REQUEST: Repeat exactly, and only, the lines running from the one that holds "帽子 手袋 | 縫製 |" to the end of the records.

[ENTRIES SUPPLIED Boundary: Start]

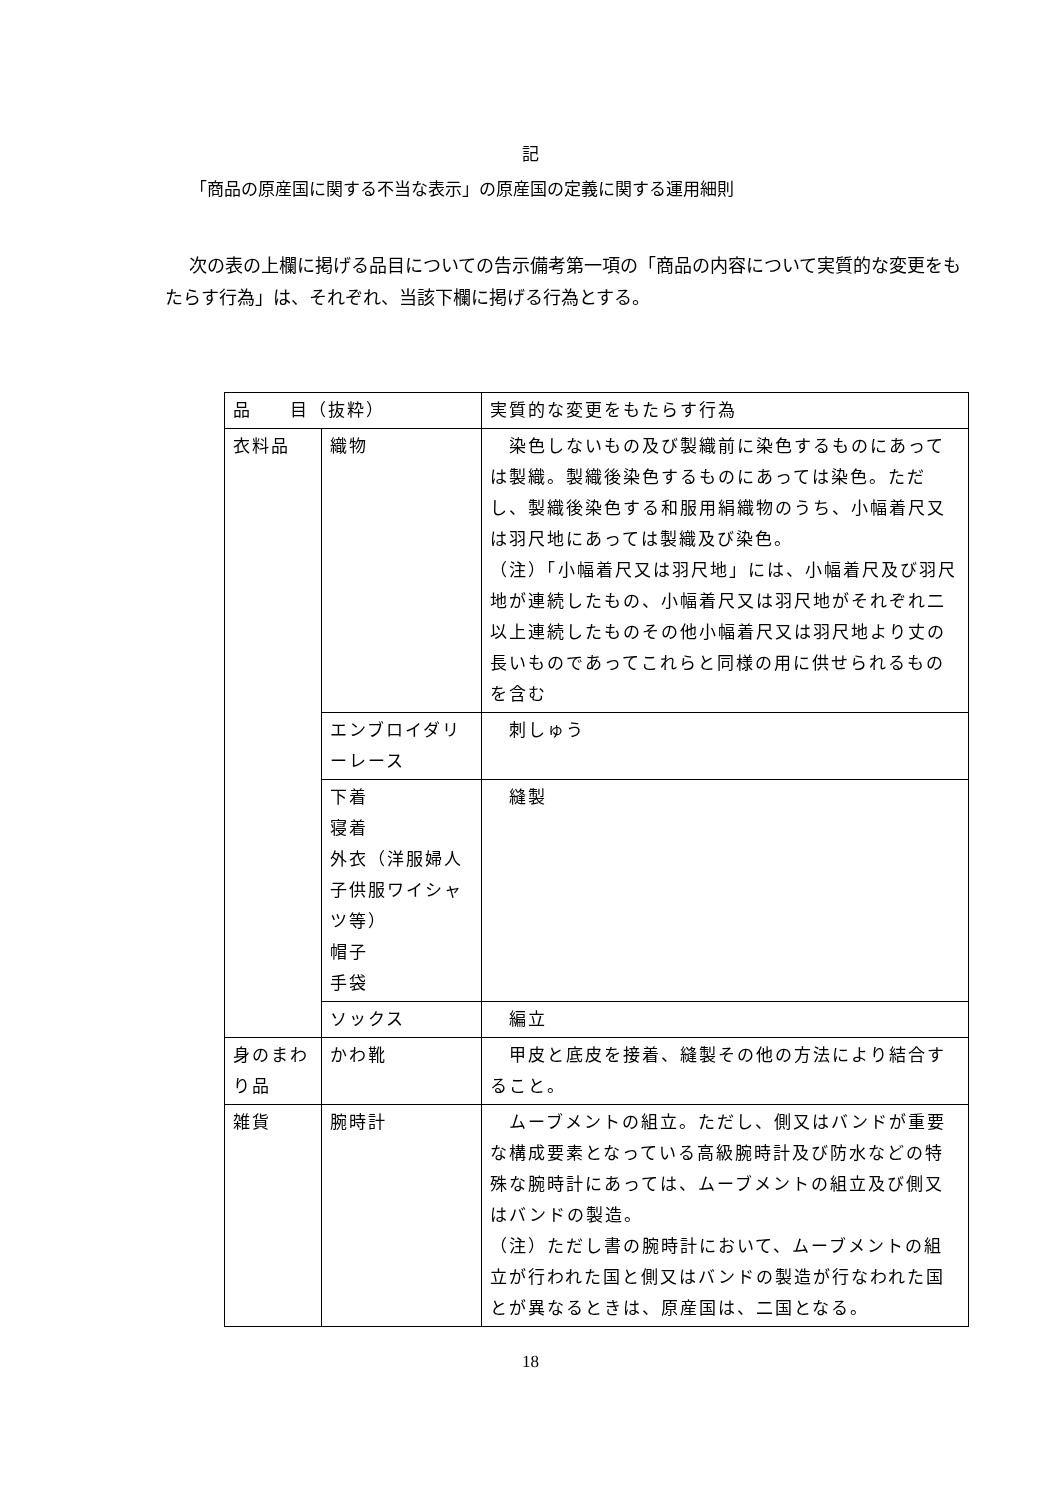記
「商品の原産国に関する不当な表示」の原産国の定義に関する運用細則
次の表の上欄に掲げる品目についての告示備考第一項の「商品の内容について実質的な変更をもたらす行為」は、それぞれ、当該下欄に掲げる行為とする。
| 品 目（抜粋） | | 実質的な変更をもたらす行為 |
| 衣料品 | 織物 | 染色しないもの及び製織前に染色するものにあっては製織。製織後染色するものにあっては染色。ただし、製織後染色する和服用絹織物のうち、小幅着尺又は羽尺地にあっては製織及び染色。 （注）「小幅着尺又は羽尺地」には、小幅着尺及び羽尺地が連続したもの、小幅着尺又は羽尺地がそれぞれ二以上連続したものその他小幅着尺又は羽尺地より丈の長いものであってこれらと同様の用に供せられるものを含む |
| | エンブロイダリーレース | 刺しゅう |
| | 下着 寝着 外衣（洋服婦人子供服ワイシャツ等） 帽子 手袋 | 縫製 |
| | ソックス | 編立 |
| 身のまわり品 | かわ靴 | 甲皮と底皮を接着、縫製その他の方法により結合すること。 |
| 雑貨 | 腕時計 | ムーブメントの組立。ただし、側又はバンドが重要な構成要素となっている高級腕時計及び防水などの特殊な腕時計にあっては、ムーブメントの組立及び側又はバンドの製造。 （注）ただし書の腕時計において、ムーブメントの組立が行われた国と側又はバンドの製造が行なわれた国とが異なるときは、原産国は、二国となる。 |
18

[ENTRIES SUPPLIED Boundary: End]

COMPLETED TASK:
| | 下着 寝着 外衣（洋服婦人子供服ワイシャツ等） 帽子 手袋 | 縫製 |
| | ソックス | 編立 |
| 身のまわり品 | かわ靴 | 甲皮と底皮を接着、縫製その他の方法により結合すること。 |
| 雑貨 | 腕時計 | ムーブメントの組立。ただし、側又はバンドが重要な構成要素となっている高級腕時計及び防水などの特殊な腕時計にあっては、ムーブメントの組立及び側又はバンドの製造。 （注）ただし書の腕時計において、ムーブメントの組立が行われた国と側又はバンドの製造が行なわれた国とが異なるときは、原産国は、二国となる。 |
18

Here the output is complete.